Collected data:
————

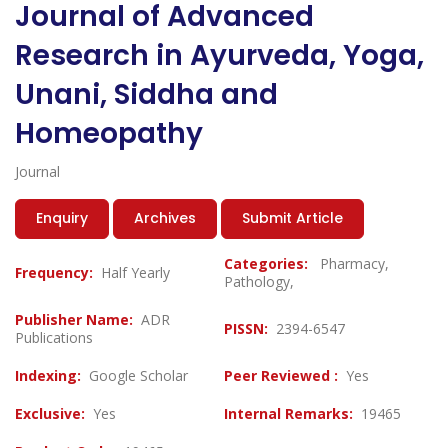
Journal of Advanced
Research in Ayurveda, Yoga,
Unani, Siddha and
Homeopathy
Journal
Enquiry
Archives
Submit Article
Categories:
Pharmacy,
Frequency:
Half Yearly
Pathology,
Publisher Name:
ADR
PISSN:
2394-6547
Publications
Indexing:
Google Scholar
Peer Reviewed :
Yes
Exclusive:
Yes
Internal Remarks:
19465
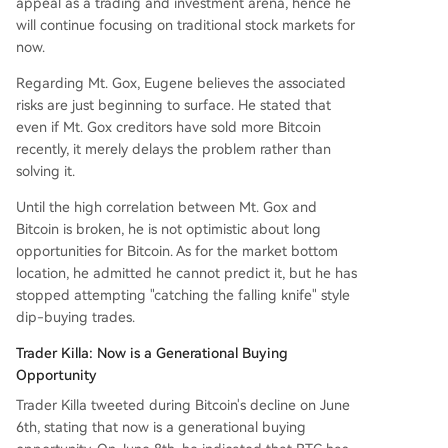
appeal as a trading and investment arena, hence he
will continue focusing on traditional stock markets for
now.
Regarding Mt. Gox, Eugene believes the associated
risks are just beginning to surface. He stated that
even if Mt. Gox creditors have sold more Bitcoin
recently, it merely delays the problem rather than
solving it.
Until the high correlation between Mt. Gox and
Bitcoin is broken, he is not optimistic about long
opportunities for Bitcoin. As for the market bottom
location, he admitted he cannot predict it, but he has
stopped attempting "catching the falling knife" style
dip-buying trades.
Trader Killa: Now is a Generational Buying
Opportunity
Trader Killa tweeted during Bitcoin's decline on June
6th, stating that now is a generational buying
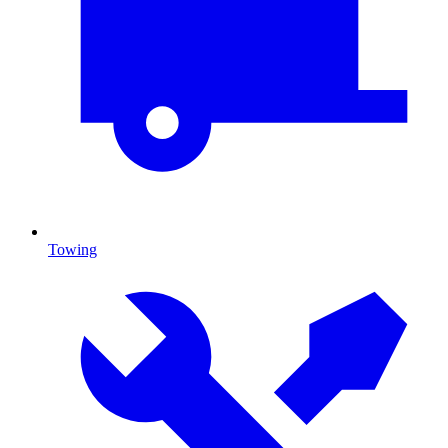
Towing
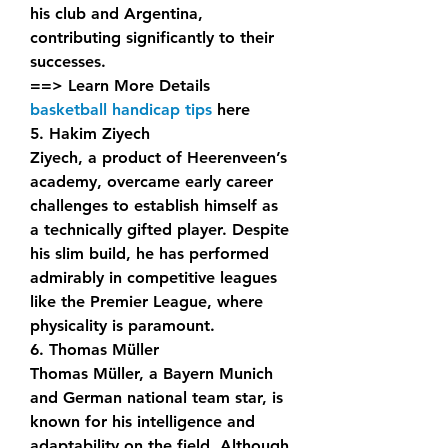
his club and Argentina, 
contributing significantly to their 
successes.
==> Learn More Details 
basketball handicap tips
 here
5. Hakim Ziyech
Ziyech, a product of Heerenveen’s 
academy, overcame early career 
challenges to establish himself as 
a technically gifted player. Despite 
his slim build, he has performed 
admirably in competitive leagues 
like the Premier League, where 
physicality is paramount.
6. Thomas Müller
Thomas Müller, a Bayern Munich 
and German national team star, is 
known for his intelligence and 
adaptability on the field. Although 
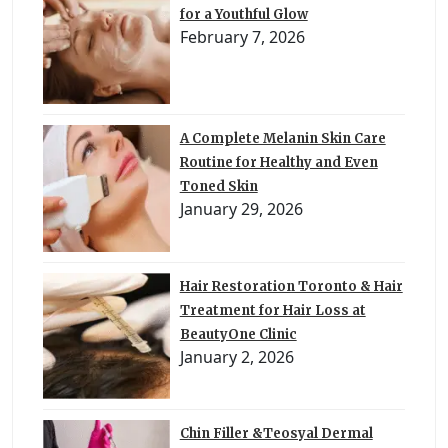
for a Youthful Glow
February 7, 2026
A Complete Melanin Skin Care
Routine for Healthy and Even
Toned Skin
January 29, 2026
Hair Restoration Toronto & Hair
Treatment for Hair Loss at
BeautyOne Clinic
January 2, 2026
Chin Filler &Teosyal Dermal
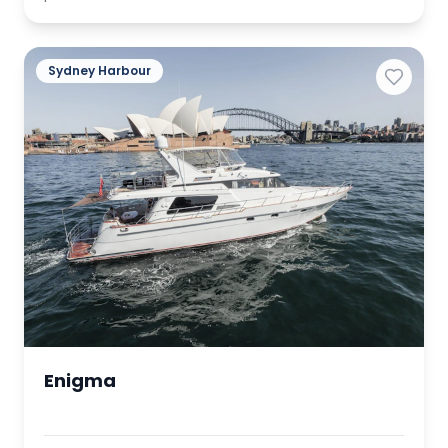
Sydney Harbour
Enigma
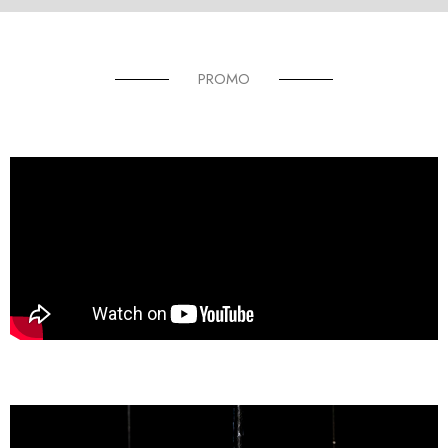
PROMO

————

Work instructions:
Set down exactly the lines of the data above, beginning with the line that has "Regarding Mt. Gox, Eugene" and ending with the line that has "Bitcoin is broken, he", and no others.

Written reply:
Regarding Mt. Gox, Eugene believes the associated
risks are just beginning to surface. He stated that
even if Mt. Gox creditors have sold more Bitcoin
recently, it merely delays the problem rather than
solving it.
Until the high correlation between Mt. Gox and
Bitcoin is broken, he is not optimistic about long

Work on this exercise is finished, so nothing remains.